布によるインスタレーションと絵画が展示された会場

【ART】
色と形で絵画探究、今井俊介さん
そよぐ変奏のストライプ

文:平林由梨(毎日新聞記者)

インスタレーション

現代美術

 ストライプや水玉を明るい色彩で描く今井俊介さん(1978年生まれ)の美術館では初となる個展「今井俊介 スカートと風景」が東京・初台の東京オペラシティ アートギャラリーで開かれている。香川県丸亀市の市猪熊弦一郎現代美術館からの巡回展。

 「何を描いたらよいのか」と模索していた2011年、知人がはいていた、動くたびに揺れるスカートに目を奪われた。「これを描けばいい」と直感したという。ドレープの立体感やうねりを絵画で分かりやすく表せる模様がストライプだった。
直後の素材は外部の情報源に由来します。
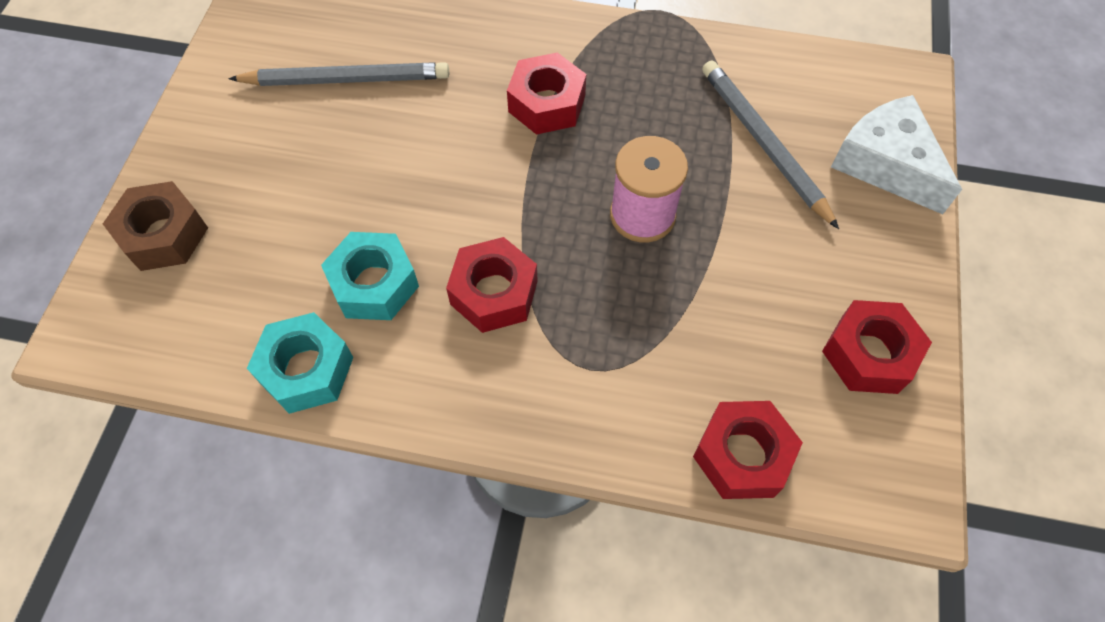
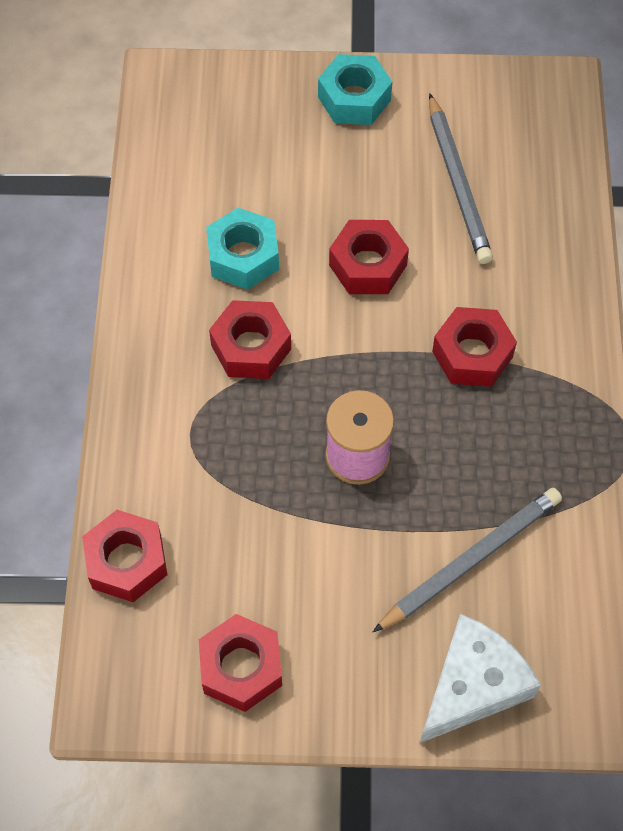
camera: 80 degrees right, 0 degrees up
(163, 235) = (262, 99): brown nut -> none
(306, 370) = (158, 229): turquoise nut -> turquoise nut (354, 98)
(421, 170) = (368, 265): none -> red nut

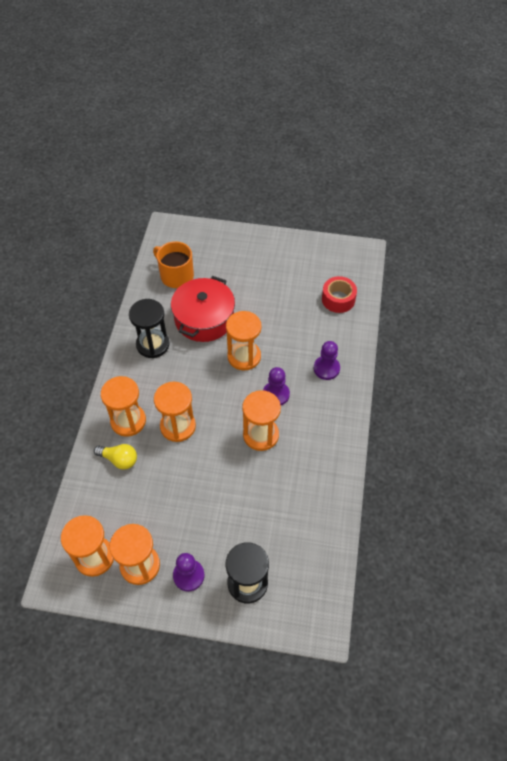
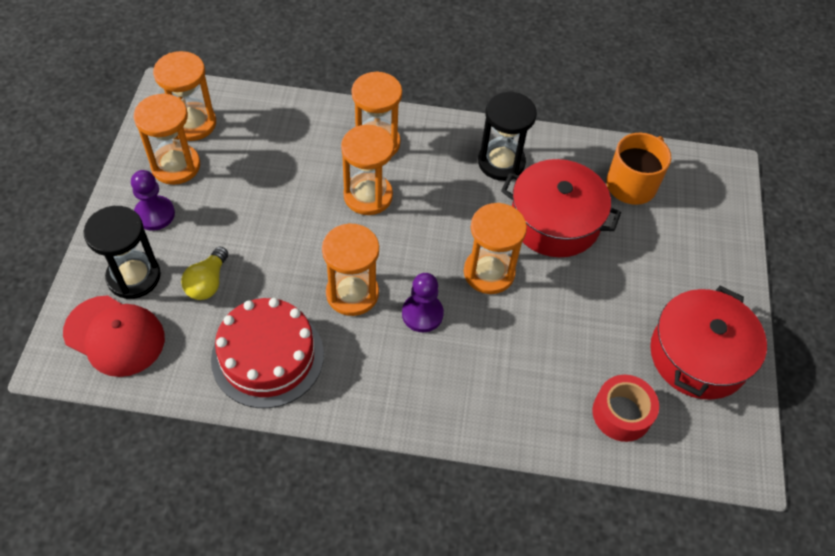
camera: 85 degrees right, 0 degrees up
(119, 460) = (319, 138): yellow light bulb -> yellow light bulb (208, 283)
(299, 589) = (115, 336): none -> red cap
(300, 261) = (698, 355): none -> red pot
(311, 485) = (267, 356): none -> red cake
(326, 368) = (474, 387): purple pawn -> none

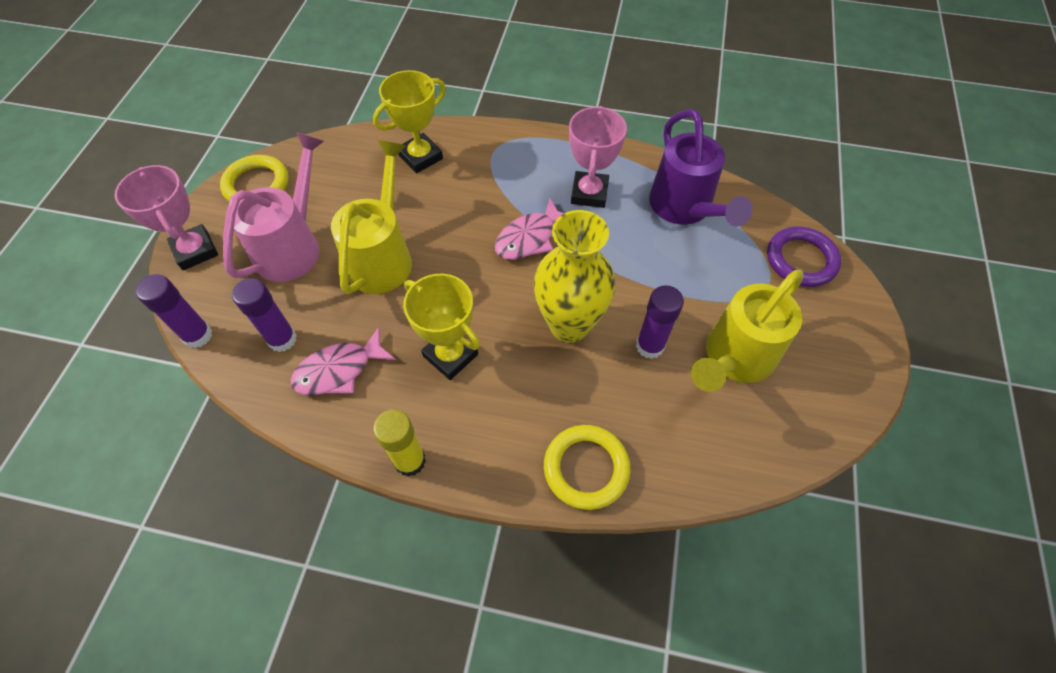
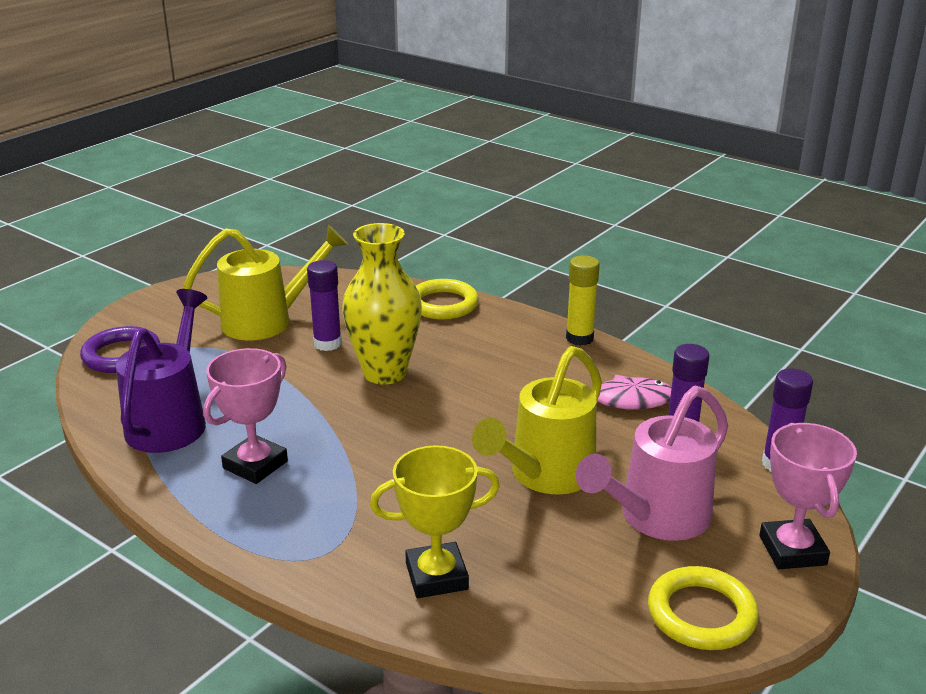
camera: 155 degrees left, 30 degrees down
(450, 355) = (512, 383): yellow trophy -> none
(529, 238) = (364, 444): pink fish -> none

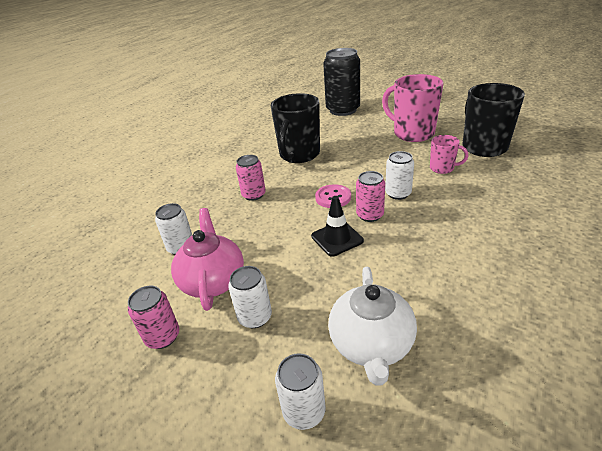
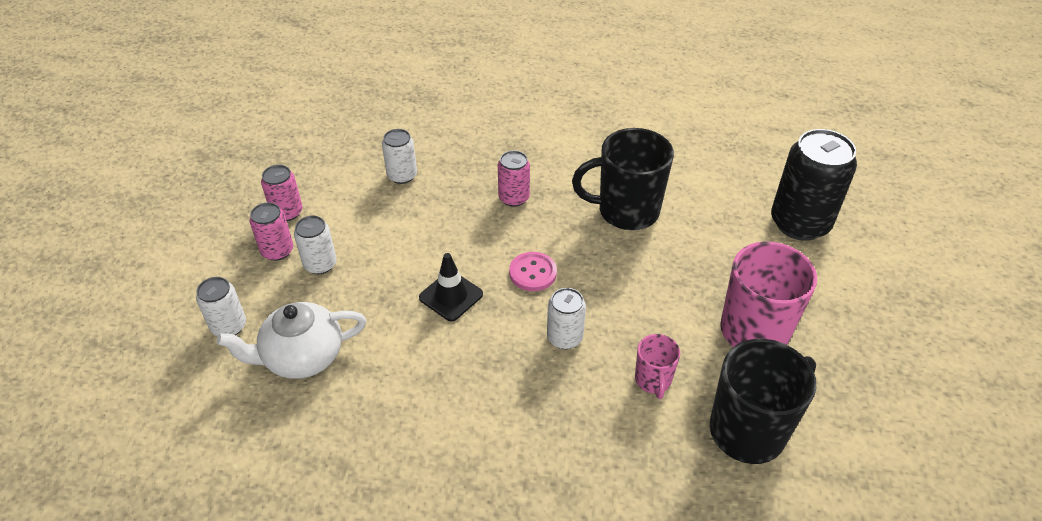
camera: 65 degrees right, 10 degrees up
(213, 281) = (360, 218): pink teapot -> none
(370, 215) = (506, 317): pink can -> pink can (277, 251)

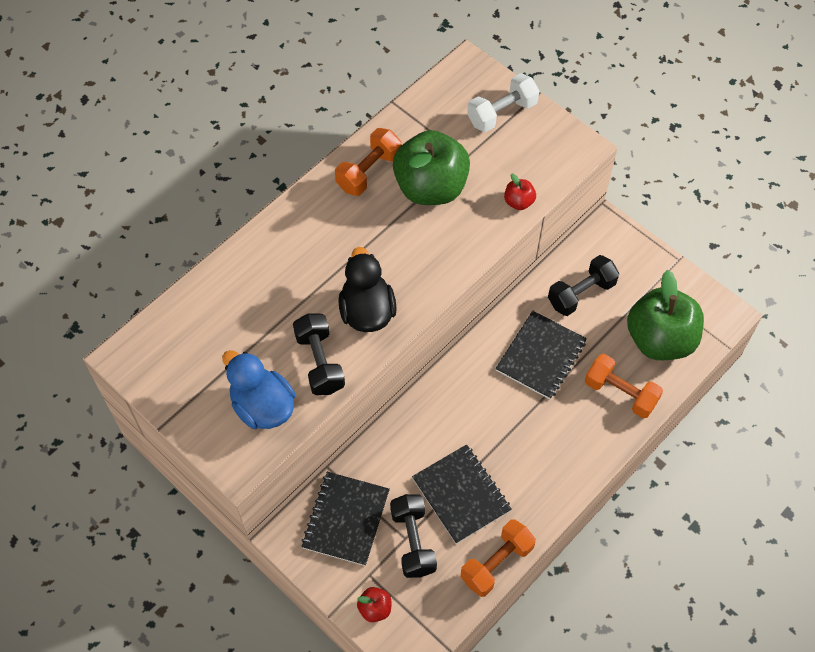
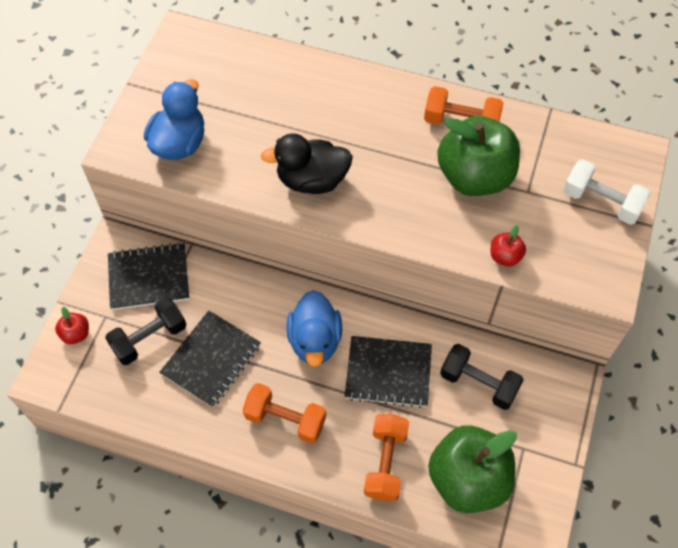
camera: 65 degrees right, 0 degrees up
(320, 362) = (242, 166): black dumbbell -> none
(367, 311) = (312, 180): black duck -> black duck turned 150 degrees counterclockwise
(483, 401) = (315, 340): none -> blue duck
(496, 563) = (156, 416): orange dumbbell -> orange dumbbell (285, 419)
それから10年以上、スカートをきっかけに見いだした風景を絵画シリーズ「untitled」で追究している。

作品の前に立つ今井俊介さん

 布を支柱にかぶせたインスタレーションと、その作品の一部を描いた絵画との関係性は、今井さんの立体と平面をめぐる思考の一端を伝える。目に鮮やかな色彩の組み合わせは、衣服が積み上がるファストファッション店の光景が原点にある。展示室は異例の調光によって晴れた屋外のように明るい。

 絵画のイメージは、主にパソコン上で模様や図形を組み合わせたグラフィックからスタートする。それを紙に出力し、ゆがめた状態で撮影。トリミングしたその画像をアクリル絵の具でカンバスに描くという。

 一見すると抽象画だが、実際に見たものを描くという点では具象画でもある。立体と平面、抽象と具象、絵画とグラフィックデザイン、これらの境界を行き来しながら「絵画とは何か」、探究を続ける。

 今井さんは「10年もやっていると飽きてくることもある。でも、描いていると必ず、次の課題が見つかる。晩年に回顧展ができたら全てストライプの作品にしたい。時代ごとの変化が発見できると思う」と語る。

 同館のために制作した縦3・2㍍、横約8・4㍍の布による大作は、のれんのように人が通るたびにそよいでいた。一筋の探究心に伴う色と形の変奏は、空間を風のように吹き抜ける。6月18日まで。